I've been working with PC's since the first Pentium, before windows 95, at home and at work. Work is one thing, you get paid (hopefully). At home, it should be different because don't get paid. Unfortunately, that doesn't make any difference to Bill Gates. It seems he would like us all to work for him at home, too (as unpaid product developers)! I've seen it with all the windows products, and even now, I see no signs of change.
In my opinion, Apple makes good hardware. The value of a 17in Macbook Pro should not, however, be limited to just a hardware comparison, it's the software it runs as well. One needs to consider the price and the utility of the applications they will be running as well.
Oh, granted, you can put an open-source OS on that Toshiba, I had a dual-boot Linux-Vista system since the first year I bought it. Still doesn't work like Leopard, though. I'll take Safari over IE6,7,or 8, Firefox, or Opera, too.
Microsoft Office? Expensive! You can put Sun Microsystems Open Office.org on your PC. It works a lot like Microsoft Office, and it's free. It's not as easy to use as Apple's IWork, though.
The point is, how are you going to compare a Macbook to a Dell or a Toshiba?
Even running the latest Linux they still won't be as "polished", as integrated as Leopard. Yeah, they'll be better than Vista, and if you want a hobby, they might be OK, but for 99% of the stuff I do on a computer, there is no comparison.
Only if Apple releases OS X for PC's like they have Safari (not a hackintosh) would you really be able to make such a comparison.
I do believe...
Another AC and Rod proved my point entirely.

Job: In the comment comparing Macs and PCs, what free program does the writer say works a lot like Microsoft Office?

Data shown:
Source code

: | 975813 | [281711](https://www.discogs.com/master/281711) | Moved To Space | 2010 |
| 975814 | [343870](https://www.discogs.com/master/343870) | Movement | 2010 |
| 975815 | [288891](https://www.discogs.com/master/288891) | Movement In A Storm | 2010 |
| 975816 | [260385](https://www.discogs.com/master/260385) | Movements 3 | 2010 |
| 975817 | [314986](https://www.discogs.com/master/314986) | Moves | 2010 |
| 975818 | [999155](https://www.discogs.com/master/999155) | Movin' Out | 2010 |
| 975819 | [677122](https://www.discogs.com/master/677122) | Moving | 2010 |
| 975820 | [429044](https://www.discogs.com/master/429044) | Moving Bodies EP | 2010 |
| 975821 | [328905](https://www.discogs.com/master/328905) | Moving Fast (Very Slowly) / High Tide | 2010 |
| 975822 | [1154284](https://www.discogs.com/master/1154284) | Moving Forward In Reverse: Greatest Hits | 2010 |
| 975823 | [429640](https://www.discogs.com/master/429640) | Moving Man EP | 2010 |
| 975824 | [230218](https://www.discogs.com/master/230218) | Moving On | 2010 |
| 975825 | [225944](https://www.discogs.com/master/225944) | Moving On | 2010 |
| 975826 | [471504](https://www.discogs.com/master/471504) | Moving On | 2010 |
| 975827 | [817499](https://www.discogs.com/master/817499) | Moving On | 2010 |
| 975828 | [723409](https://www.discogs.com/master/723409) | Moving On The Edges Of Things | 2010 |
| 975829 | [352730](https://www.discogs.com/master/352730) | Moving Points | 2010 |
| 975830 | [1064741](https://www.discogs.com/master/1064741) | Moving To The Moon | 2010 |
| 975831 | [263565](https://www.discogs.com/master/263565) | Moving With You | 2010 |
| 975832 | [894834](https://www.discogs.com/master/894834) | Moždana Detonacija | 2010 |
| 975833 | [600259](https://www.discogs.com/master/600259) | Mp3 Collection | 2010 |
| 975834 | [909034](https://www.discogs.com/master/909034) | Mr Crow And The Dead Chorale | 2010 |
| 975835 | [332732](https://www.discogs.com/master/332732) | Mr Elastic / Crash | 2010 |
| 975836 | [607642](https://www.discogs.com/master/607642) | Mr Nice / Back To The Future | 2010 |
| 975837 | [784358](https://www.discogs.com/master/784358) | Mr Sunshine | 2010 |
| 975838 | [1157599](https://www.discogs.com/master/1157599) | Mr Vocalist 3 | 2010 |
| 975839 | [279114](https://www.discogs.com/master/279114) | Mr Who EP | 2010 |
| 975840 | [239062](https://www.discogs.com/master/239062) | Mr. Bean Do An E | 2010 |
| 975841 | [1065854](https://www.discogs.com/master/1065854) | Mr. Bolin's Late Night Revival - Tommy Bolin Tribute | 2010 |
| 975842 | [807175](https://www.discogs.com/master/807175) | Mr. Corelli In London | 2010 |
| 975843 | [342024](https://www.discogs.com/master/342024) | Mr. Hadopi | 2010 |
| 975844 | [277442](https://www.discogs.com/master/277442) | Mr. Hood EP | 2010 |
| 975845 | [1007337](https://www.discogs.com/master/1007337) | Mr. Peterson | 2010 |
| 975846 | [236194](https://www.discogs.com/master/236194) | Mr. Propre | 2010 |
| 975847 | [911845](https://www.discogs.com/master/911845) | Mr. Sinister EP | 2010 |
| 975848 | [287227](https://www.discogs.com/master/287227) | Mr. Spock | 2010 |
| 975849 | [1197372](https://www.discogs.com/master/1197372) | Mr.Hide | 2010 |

Solution: Sun Microsystems Open Office.org